** Task **
Output the line that contains "Impact | | | 56.39 | |" and every line after it to the end of the entries, with nothing added or left out.

Dataset entries:
#####

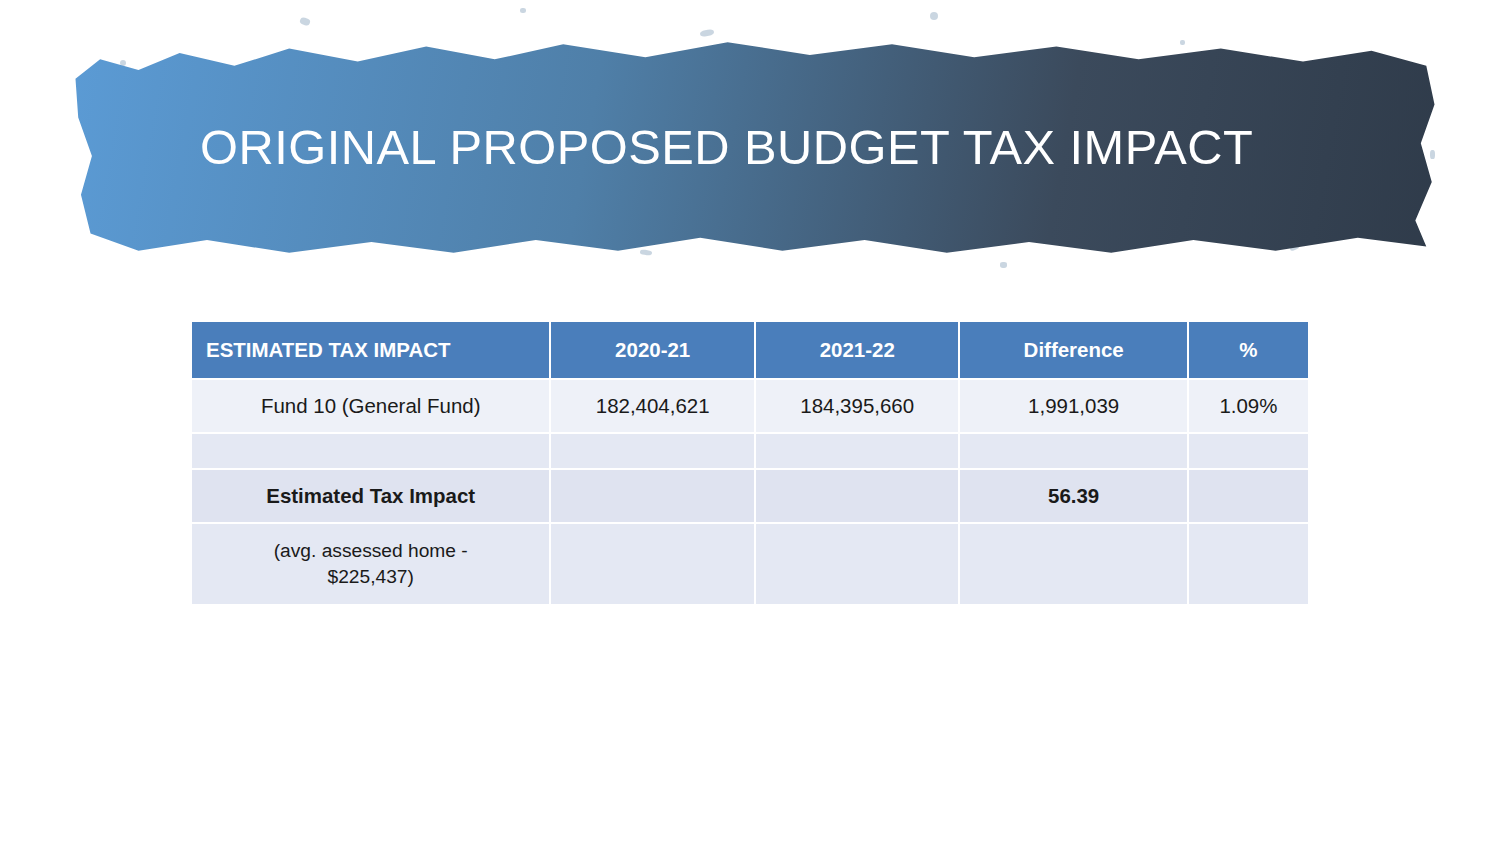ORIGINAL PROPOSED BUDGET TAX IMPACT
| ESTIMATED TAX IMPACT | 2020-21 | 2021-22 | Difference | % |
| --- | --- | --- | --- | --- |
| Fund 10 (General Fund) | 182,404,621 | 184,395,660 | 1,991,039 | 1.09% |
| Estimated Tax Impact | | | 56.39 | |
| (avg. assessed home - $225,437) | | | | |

#####

** Answer to the problem **
| Estimated Tax Impact | | | 56.39 | |
| (avg. assessed home - $225,437) | | | | |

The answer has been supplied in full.